On December third, as part of The Inevitable 2020 Series, Text IQ presented the webinar How Email Lets Us Understand Social Networks Within Organizations featuring guest speaker Owen Rambow.
Working in natural language processing (NLP) for more than 30 years, Owen Rambow is an IACS Endowed Professor of Linguistics at Stony Brook University. His research focuses on natural language processing and computational linguistics. He has worked at AT&T Labs, was a research scientist at Columbia University for 15 years and joined startup Elemental Cognition LLC to develop software for deep language understanding as a Senior Research Scientist in 2017. Owen is also currently a technical advisor to Text IQ. He received a Ph.D. in Computer and Information Sciences from the University of Pennsylvania.
Those who have been around e-discovery for a while know the centrality of the Enron discovery corpus in testing the search and retrieval efficacy of document repositories in the early years of e-discovery. Interestingly, Owen was the first recipient of a National Science Foundation Grant given to academia for the specific purpose of analyzing an email corpus. The goal was to see if we can understand how people interact through email, the language used that may infer power relationships, and see if it was possible to discern organizational hierarchy and other dynamics from the use of language in the correspondences. The email corpus used was Enron’s.
Discerning Social Networks and their meanings
“People who are writing and then reading documents are in social networks. They are ‘nodes’ in a larger social network... and the social network is actually very complex...” ―Rambow
The inputs to NLP are documents. Those familiar with technology assisted review (TAR) are certainly familiar with “applications such as summarization, translation into other languages, or finding named entities like person names, place names, company names, or categorization of documents,” notes Owen. And there can be all sorts of categories.
“Documents can be categorized as legal or not legal, emails can be categorized as personal or professional. Newspaper articles can be categorized as politics, arts and sport, and the documents that serve as inputs to these algorithms can be either single large documents...or collection of documents like a collection of emails.” And, as we all know of course: documents don't exist in isolation.
They are written by people who exist within social networks. “All sorts of possible relations contribute to a social network. It's not just a binary thing such as friends/not friends," notes Rambow. And this is where it gets really interesting: social networks effect language use...they effect linguistic choice and communications.
Understanding Social Networks Increases Accuracy of Analysis
“When I'm writing something, either a legal document or an email, I take into account whether the addressee knows me or not because it affects the kind of tone I choose...Hierarchical relationships entail a particular choice of language. If I'm a subordinate, I will typically show more differential language than the other way around.

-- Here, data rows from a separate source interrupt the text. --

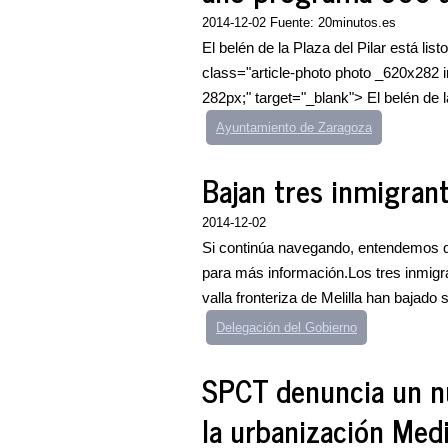
2014-12-02 Fuente: 20minutos.es
El belén de la Plaza del Pilar está list
class="article-photo photo _620x282 
282px;" target="_blank"> El belén de la
Ayuntamiento de Zaragoza
Bajan tres inmigrant
2014-12-02
Si continúa navegando, entendemos qu
para más información.Los tres inmig
valla fronteriza de Melilla han bajado s
Delegación del Gobierno
SPCT denuncia un nu
la urbanización Med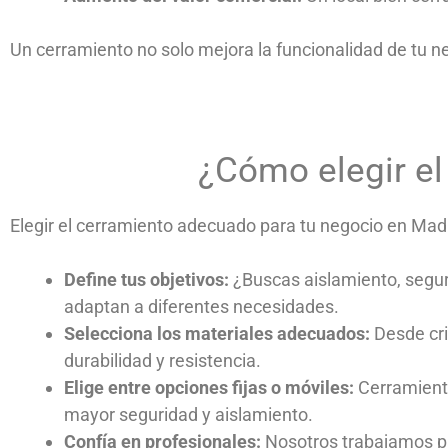
Un cerramiento no solo mejora la funcionalidad de tu n
¿Cómo elegir el 
Elegir el cerramiento adecuado para tu negocio en Madr
Define tus objetivos:
¿Buscas aislamiento, seguri
adaptan a diferentes necesidades.
Selecciona los materiales adecuados:
Desde cri
durabilidad y resistencia.
Elige entre opciones fijas o móviles:
Cerramiento
mayor seguridad y aislamiento.
Confía en profesionales:
Nosotros trabajamos pa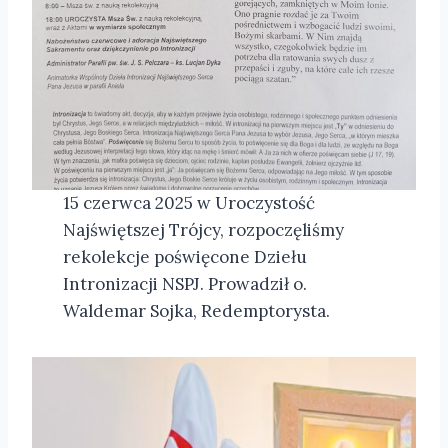
15 czerwca 2025 w Uroczystość
Najświętszej Trójcy, rozpoczęliśmy
rekolekcje poświęcone Dziełu
Intronizacji NSPJ. Prowadził o.
Waldemar Sojka, Redemptorysta.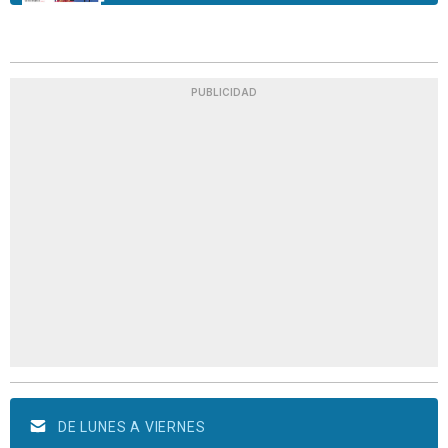
PUBLICIDAD
DE LUNES A VIERNES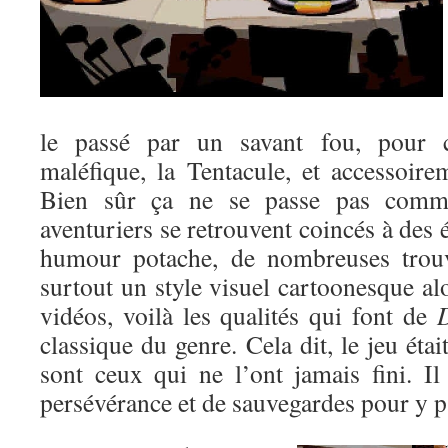
le passé par un savant fou, pour c
maléfique, la Tentacule, et accessoir
Bien sûr ça ne se passe pas comme
aventuriers se retrouvent coincés à des 
humour potache, de nombreuses trouva
surtout un style visuel cartoonesque alo
vidéos, voilà les qualités qui font de
D
classique du genre. Cela dit, le jeu étai
sont ceux qui ne l’ont jamais fini. I
persévérance et de sauvegardes pour y p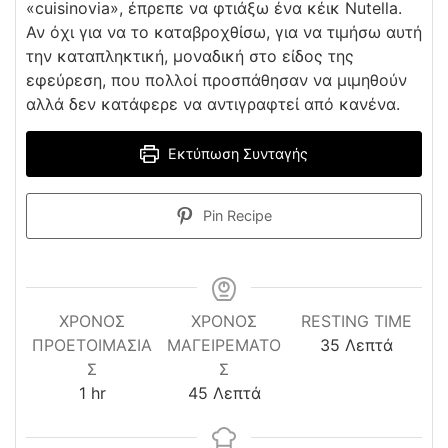
«cuisinovia», έπρεπε να φτιάξω ένα κέικ Nutella.
Αν όχι για να το καταβροχθίσω, για να τιμήσω αυτή
την καταπληκτική, μοναδική στο είδος της
εφεύρεση, που πολλοί προσπάθησαν να μιμηθούν
αλλά δεν κατάφερε να αντιγραφτεί από κανένα.
Εκτύπωση Συνταγής
Pin Recipe
ΧΡΌΝΟΣ
ΧΡΟΝΟΣ
RESTING TIME
minutes
ΠΡΟΕΤΟΙΜΑΣΊΑ
ΜΑΓΕΙΡΕΜΑΤΟ
35
Λεπτά
Σ
Σ
hour
minutes
1
hr
45
Λεπτά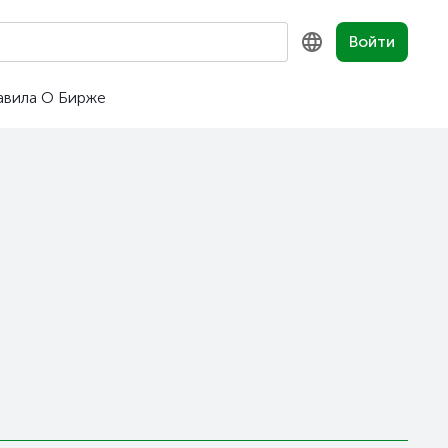
Войти
авила
О Бирже
KZ
RU
EN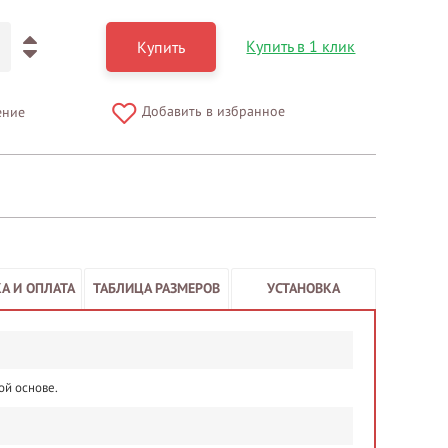
Купить в 1 клик
Купить
Добавить в избранное
ение
А И ОПЛАТА
ТАБЛИЦА РАЗМЕРОВ
УСТАНОВКА
ой основе.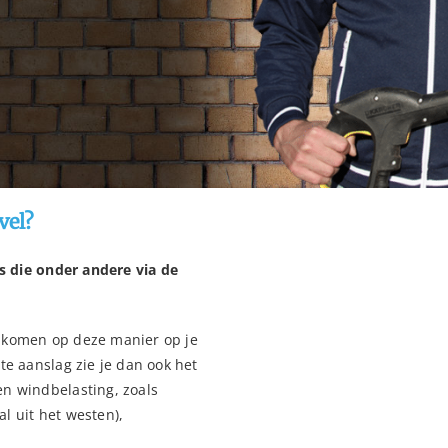
vel?
es die onder andere via de
 komen op deze manier op je
te aanslag zie je dan ook het
n windbelasting, zoals
l uit het westen),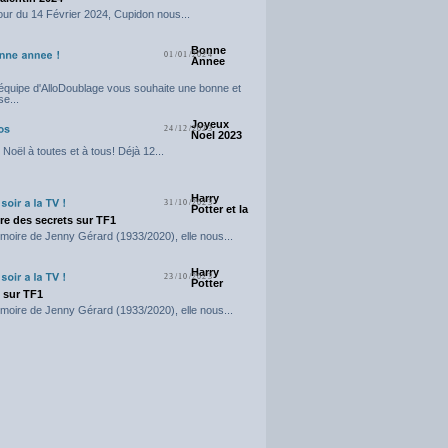
our du 14 Février 2024, Cupidon nous...
Bonne
01/01/2024
Annee
'équipe d'AlloDoublage vous souhaite une bonne et
e...
Joyeux
24/12/2023
Noel 2023
Noël à toutes et à tous! Déjà 12...
Harry
31/10/2023
Potter et la
e des secrets sur TF1
moire de Jenny Gérard (1933/2020), elle nous...
Harry
23/10/2023
Potter
t sur TF1
moire de Jenny Gérard (1933/2020), elle nous...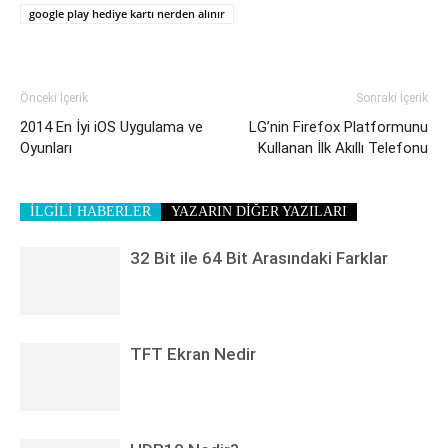
google play hediye kartı nerden alınır
Önceki İçerik
Sonraki İçerik
2014 En İyi iOS Uygulama ve
LG’nin Firefox Platformunu
Oyunları
Kullanan İlk Akıllı Telefonu
İLGİLİ HABERLER
YAZARIN DİĞER YAZILARI
32 Bit ile 64 Bit Arasındaki Farklar
TFT Ekran Nedir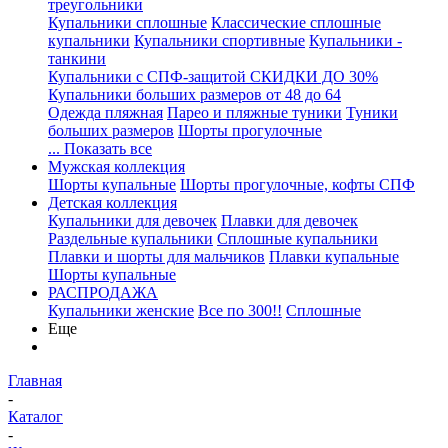
треугольники
Купальники сплошные
Классические сплошные
купальники
Купальники спортивные
Купальники -
танкини
Купальники с СПФ-защитой СКИДКИ ДО 30%
Купальники больших размеров от 48 до 64
Одежда пляжная
Парео и пляжные туники
Туники
больших размеров
Шорты прогулочные
... Показать все
Мужская коллекция
Шорты купальные
Шорты прогулочные, кофты СПФ
Детская коллекция
Купальники для девочек
Плавки для девочек
Раздельные купальники
Сплошные купальники
Плавки и шорты для мальчиков
Плавки купальные
Шорты купальные
РАСПРОДАЖА
Купальники женские
Все по 300!!
Сплошные
Еще
Главная
-
Каталог
-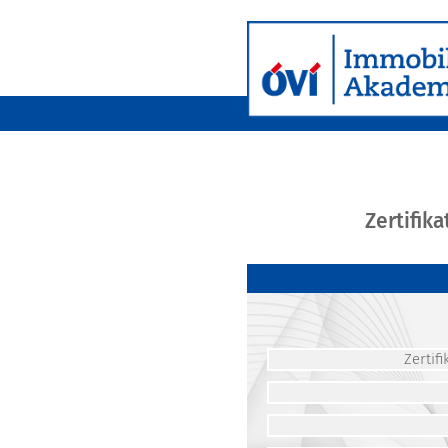
Zertifik
Zerti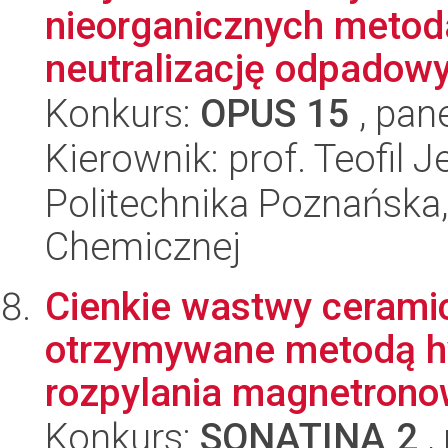
nieorganicznych metoda
neutralizację odpadowy
Konkurs:
OPUS 15
, pan
Kierownik: prof. Teofil 
Politechnika Poznańska,
Chemicznej
Cienkie wastwy ceramic
otrzymywane metodą h
rozpylania magnetrono
Konkurs:
SONATINA 2
,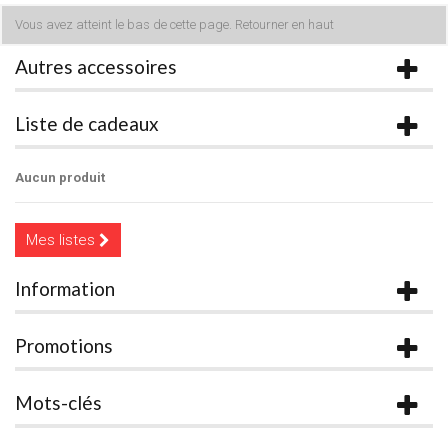
Vous avez atteint le bas de cette page.
Retourner en haut
Autres accessoires
Liste de cadeaux
Aucun produit
Mes listes
Information
Promotions
Mots-clés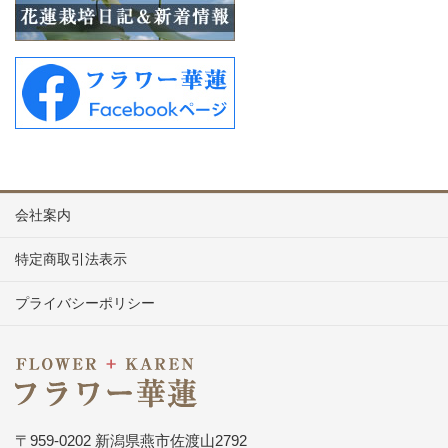
会社案内
特定商取引法表示
プライバシーポリシー
〒959-0202 新潟県燕市佐渡山2792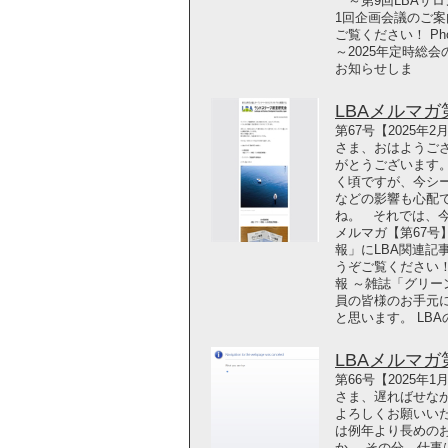
～第9回LBAサロ
1回企画会議のご
ご覧ください！ Photo 
～2025年定時総
お知らせしま
LBAメルマガ第6
第67号【2025年
さま、おはようござ
がとうございます
く頃ですが、今シ
などの影響も心配
ね。 それでは、今
メルマガ【第67号
報」にLBA関連記
うぞご覧ください！ Phot
報 ～雑誌「グリー
員の皆様のお手元
と思います。 LB
LBAメルマガ第6
第66号【2025年
さま、遅ればせな
よろしくお願いいた
は例年より長めの
か。 その分、仕事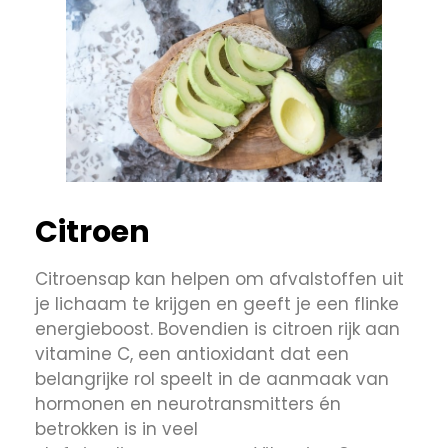
Citroen
Citroensap kan helpen om afvalstoffen uit
je lichaam te krijgen en geeft je een flinke
energieboost. Bovendien is citroen rijk aan
vitamine C, een antioxidant dat een
belangrijke rol speelt in de aanmaak van
hormonen en neurotransmitters én
betrokken is in veel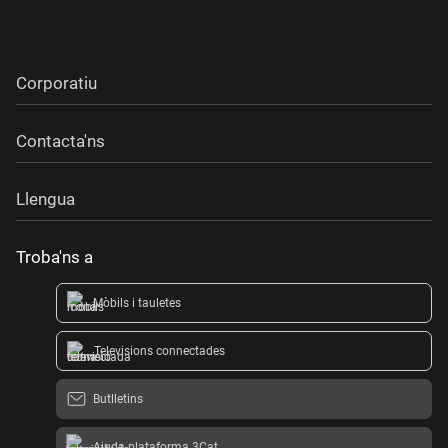
Corporatiu
Contacta'ns
Llengua
Troba'ns a
Mòbils i tauletes
Televisions connectades
Butlletins
Ajuda plataforma 3Cat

And as we know, even though English does not have a very elaborated politeness code...like French or German...even in English we communicate very differently.” ―Rambow
The implication of this is profound for the e-discovery and regulatory and compliance community where the need for accuracy is critical: particularly regarding identifying sensitive and personally identifiable information (PII). Or analyzing language within communications to flag potential compliance issues.
“NLP should use knowledge about the social network because it should be able to contribute to increasing the accuracy,” says Owen. “If we know that two people are friends, then we know the kind of language they'll be using, and we can interpret it accordingly. And, if we don't know that much about the social network, we can look at the documents they're writing and exchanging and infer the social network facts from the documents. So it's a two-way information flow.”
This is not mere speculation. The value of using social network cues in enhancing accuracy in privilege reviews has been proven. You can learn more about how this is used in practice here.
Separating the Hype from Reality
“This is one of the key values that our community appreciates about Text IQ. That we bring in academics from top universities to cut out the hype and noise and really talk about the actual results. What AI can and cannot do in today's world.” ―Apoorv Agarwal, Text IQ Co-Founder and CEO
This presentation is a must-listen for anyone interested in the reality of artificial intelligence and the use of NLP in practice versus the marketing hyperbole that pervades the industry. And Owen Rambow is uniquely positioned to discern the two. Not only is he a leading academic who produced seminal work in NLP and computational linguistics, but his work in the private sector, including as technical advisor to Text IQ, imbues his insights with a much-needed emphasis on real-world results.
Professor Rambow presents four case studies in detail (including accuracy measures) that include working with both large and small corpora of documents. These studies clearly demonstrate the ability to discern not just individual attributes, but power dynamics, professional hierarchies, and other relationships. Most importantly, they demonstrate the superiority of this approach over the “bags of words” approach – even when the focus on words is combined with metadata analysis.